### PROMPT:
In the column on India and Iran below, which country is called Iran's closest ally?

### TEXT SECTION:
Apparently, it is reckless to think that India could bring about a rapprochement between Iran and the U.S.
That, at least, is the view of some readers of my last column on India’s lenient attitude toward Iran’s nuclear program. They reprimanded me for being naive. For Iran, run by Islamic fundamentalists committed to the destruction of Israel, desires no such reconciliation with the country Ayatollah Ruhollah Khomeini indelibly called the “Great Satan.”
Alas, such a view, which sees fixed essences where there is movement and change, will always grievously misread geopolitical situations.
True, a regime such as Iran’s, which is discredited in the eyes of its people, will stoke internal and foreign animosities in order to survive; it can no more abandon such tendencies than a leopard can change its spots. And Mahmoud Ahmadinejad has taken such strategic zealotry to an obscene level ― to the point where his oft-expressed desire to see Zionism wiped off the map makes it seem as though Iran has a foreign policy committed to genocide (and suicide).
But Ahmadinejad’s position, as recent elections in Iran reveal, is far from secure among even hardliners. Syria, Iran’s closest ally, is beset by civil war; Hamas, a crucial Iranian client, seems to be breaking away from its patron.
It is also true that in 2003, Iran’s apparently intransigent ayatollahs considered a “Grand Bargain” ― a proposal to restart relations that was rejected out of hand by the drum majors in George W. Bush’s administration who initiated what are now increasingly loud beats of war. Recent history furnishes an even more complex picture of a country, which, according to Benjamin Netanyahu, is run by a “messianic, apocalyptic cult.” It shows that Iran’s motivations can only be adequately assessed in the context of its longstanding ambitions as a regional power. Certainly, they cannot be reduced to the fantasies of a crude populist like Ahmadinejad.
To take an even moderately long view of geopolitical tensions is to recognize how quickly friends turn into enemies and vice versa. For many Indians in the 1970s and 1980s, there was no meaner or more resourceful international adversary than the U.S.; Prime Minister Indira Gandhi ranted then as frequently, if less intensely, than Ahmadinejad now about the CIA’s conspiracies against her. But within two decades, and over the course of several different governments, India agreed to be adopted by the U.S. as a strategic counterweight to China in Asia.

### SOURCE INFORMATION:
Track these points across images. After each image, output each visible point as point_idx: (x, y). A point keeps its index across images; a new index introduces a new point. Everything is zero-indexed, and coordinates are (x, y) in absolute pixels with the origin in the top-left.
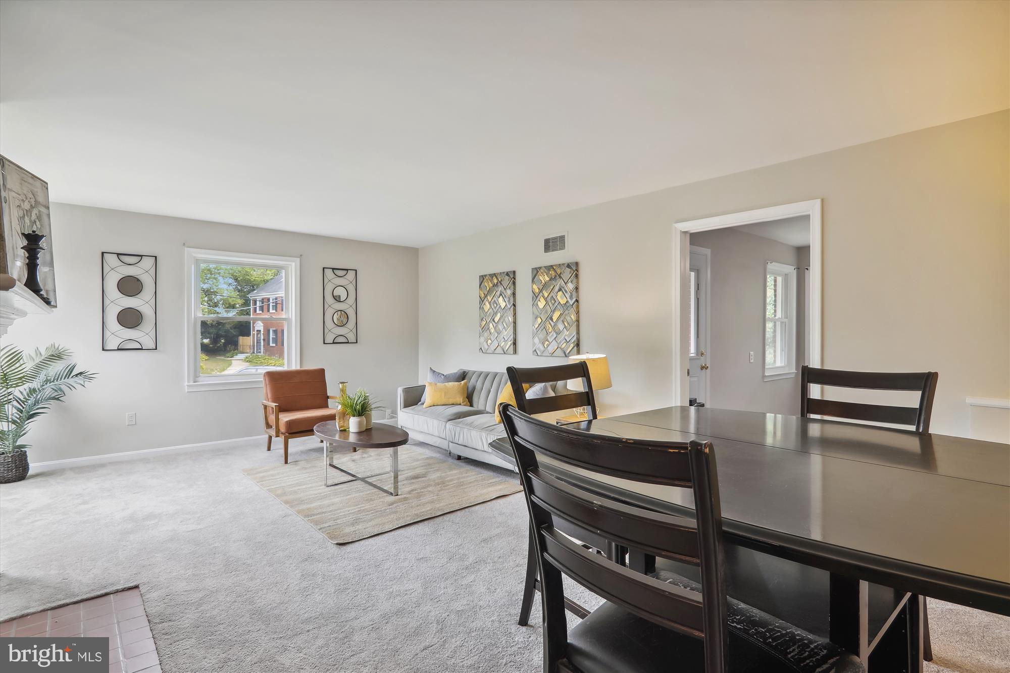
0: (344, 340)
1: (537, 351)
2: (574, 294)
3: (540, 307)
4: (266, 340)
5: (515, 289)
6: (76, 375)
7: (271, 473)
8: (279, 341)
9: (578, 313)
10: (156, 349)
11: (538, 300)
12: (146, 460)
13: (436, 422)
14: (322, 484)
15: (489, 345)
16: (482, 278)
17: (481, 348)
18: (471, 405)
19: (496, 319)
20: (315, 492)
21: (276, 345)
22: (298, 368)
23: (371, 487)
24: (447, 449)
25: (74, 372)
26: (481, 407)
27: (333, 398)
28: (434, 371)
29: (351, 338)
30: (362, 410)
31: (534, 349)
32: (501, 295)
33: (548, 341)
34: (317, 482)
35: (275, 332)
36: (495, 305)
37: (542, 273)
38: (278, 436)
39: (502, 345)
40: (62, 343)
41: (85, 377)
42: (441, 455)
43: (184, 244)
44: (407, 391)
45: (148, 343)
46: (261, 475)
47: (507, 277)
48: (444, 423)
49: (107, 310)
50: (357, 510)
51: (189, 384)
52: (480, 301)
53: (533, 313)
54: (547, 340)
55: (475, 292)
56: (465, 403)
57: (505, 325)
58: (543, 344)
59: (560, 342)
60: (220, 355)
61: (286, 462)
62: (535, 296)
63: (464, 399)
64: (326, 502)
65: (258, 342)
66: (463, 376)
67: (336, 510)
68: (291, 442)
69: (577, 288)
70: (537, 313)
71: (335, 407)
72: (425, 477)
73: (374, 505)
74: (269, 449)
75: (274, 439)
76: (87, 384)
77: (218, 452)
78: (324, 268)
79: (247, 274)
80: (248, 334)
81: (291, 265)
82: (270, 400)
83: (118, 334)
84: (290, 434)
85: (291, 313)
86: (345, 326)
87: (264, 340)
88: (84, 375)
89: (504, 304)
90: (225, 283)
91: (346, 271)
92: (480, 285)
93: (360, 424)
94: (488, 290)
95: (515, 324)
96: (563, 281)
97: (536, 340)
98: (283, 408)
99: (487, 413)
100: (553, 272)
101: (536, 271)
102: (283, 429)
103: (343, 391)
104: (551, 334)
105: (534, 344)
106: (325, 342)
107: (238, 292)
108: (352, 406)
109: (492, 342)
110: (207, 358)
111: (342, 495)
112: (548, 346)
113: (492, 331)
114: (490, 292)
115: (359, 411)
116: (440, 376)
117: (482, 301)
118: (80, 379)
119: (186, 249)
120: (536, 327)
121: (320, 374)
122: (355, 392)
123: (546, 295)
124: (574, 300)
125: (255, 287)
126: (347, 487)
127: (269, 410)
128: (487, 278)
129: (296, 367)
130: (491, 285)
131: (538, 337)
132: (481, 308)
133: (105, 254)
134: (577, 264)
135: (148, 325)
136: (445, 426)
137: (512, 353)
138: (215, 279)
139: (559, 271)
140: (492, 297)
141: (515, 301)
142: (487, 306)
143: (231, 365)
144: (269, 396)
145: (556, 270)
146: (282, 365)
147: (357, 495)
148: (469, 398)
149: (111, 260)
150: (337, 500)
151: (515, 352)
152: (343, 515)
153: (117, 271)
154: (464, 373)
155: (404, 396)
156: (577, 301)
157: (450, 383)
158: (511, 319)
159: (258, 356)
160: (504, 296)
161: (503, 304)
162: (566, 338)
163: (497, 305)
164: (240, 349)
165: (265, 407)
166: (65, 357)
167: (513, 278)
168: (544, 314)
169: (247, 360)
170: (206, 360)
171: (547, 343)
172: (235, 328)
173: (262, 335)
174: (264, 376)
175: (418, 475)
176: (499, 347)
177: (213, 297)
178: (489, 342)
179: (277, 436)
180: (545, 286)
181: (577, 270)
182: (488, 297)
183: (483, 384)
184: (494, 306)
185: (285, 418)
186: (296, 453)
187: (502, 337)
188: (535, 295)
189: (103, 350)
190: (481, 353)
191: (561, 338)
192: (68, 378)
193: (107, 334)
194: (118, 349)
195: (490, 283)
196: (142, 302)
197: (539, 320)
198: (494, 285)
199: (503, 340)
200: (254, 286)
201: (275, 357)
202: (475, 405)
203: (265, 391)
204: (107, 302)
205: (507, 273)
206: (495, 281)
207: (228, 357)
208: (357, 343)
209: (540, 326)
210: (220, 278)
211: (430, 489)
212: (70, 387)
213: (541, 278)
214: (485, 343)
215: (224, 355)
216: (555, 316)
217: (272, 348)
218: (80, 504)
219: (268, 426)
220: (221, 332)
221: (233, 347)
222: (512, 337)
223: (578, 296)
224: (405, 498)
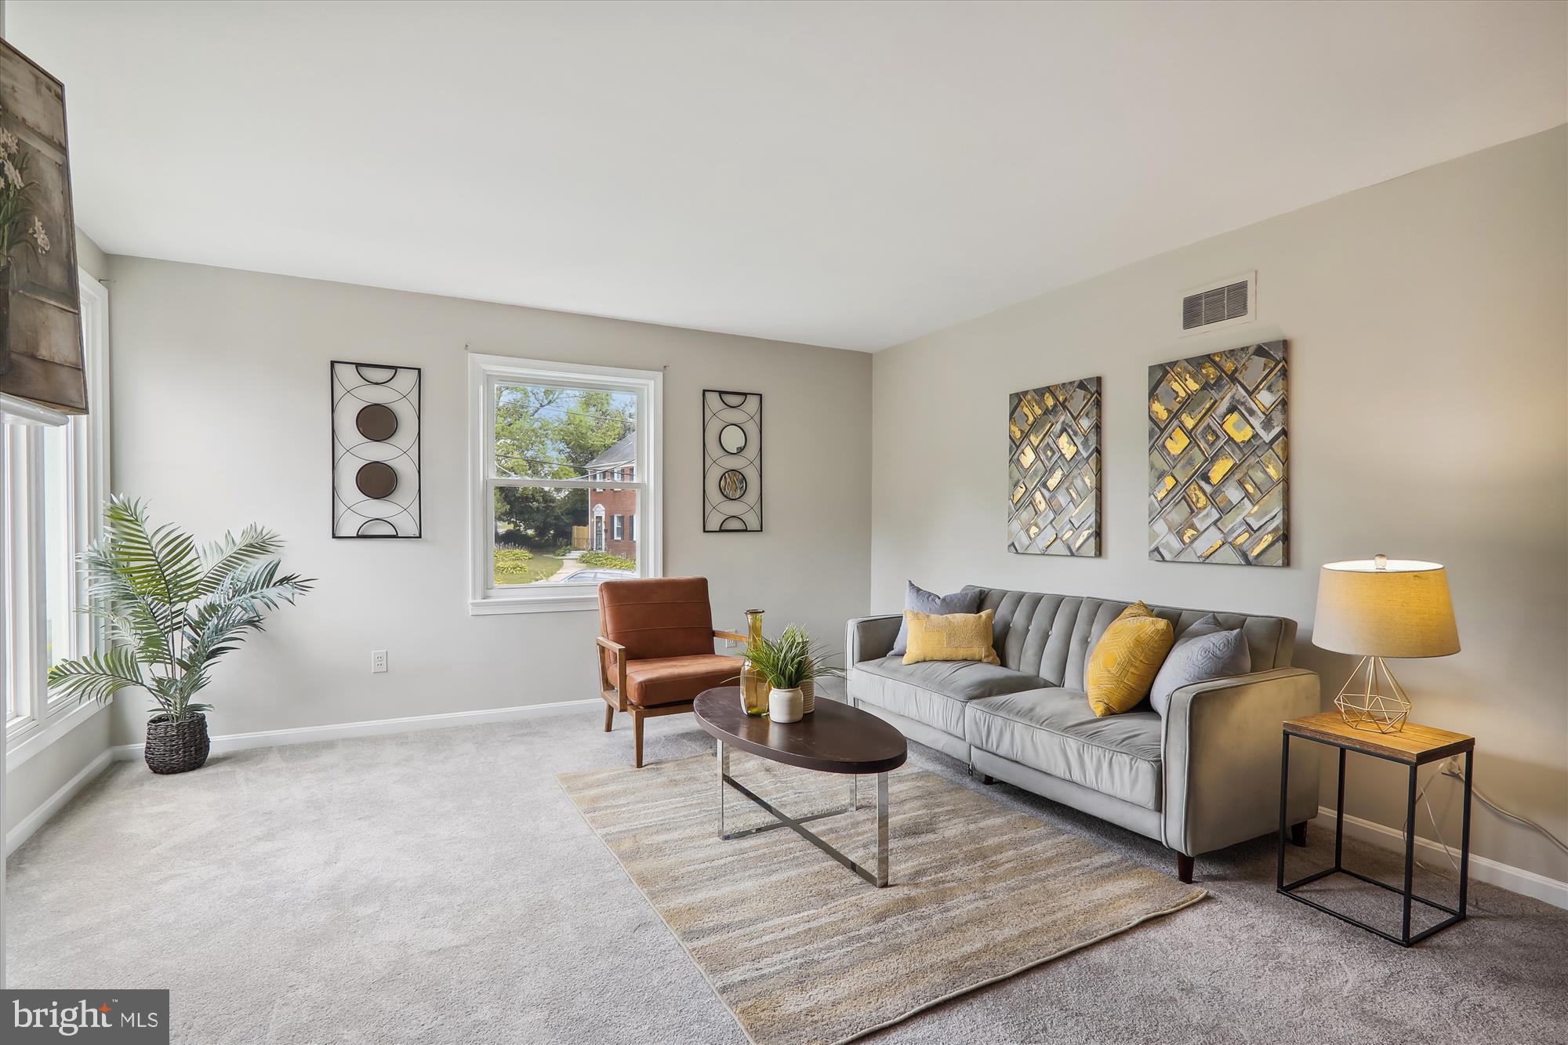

### TASK RESULT:
Syria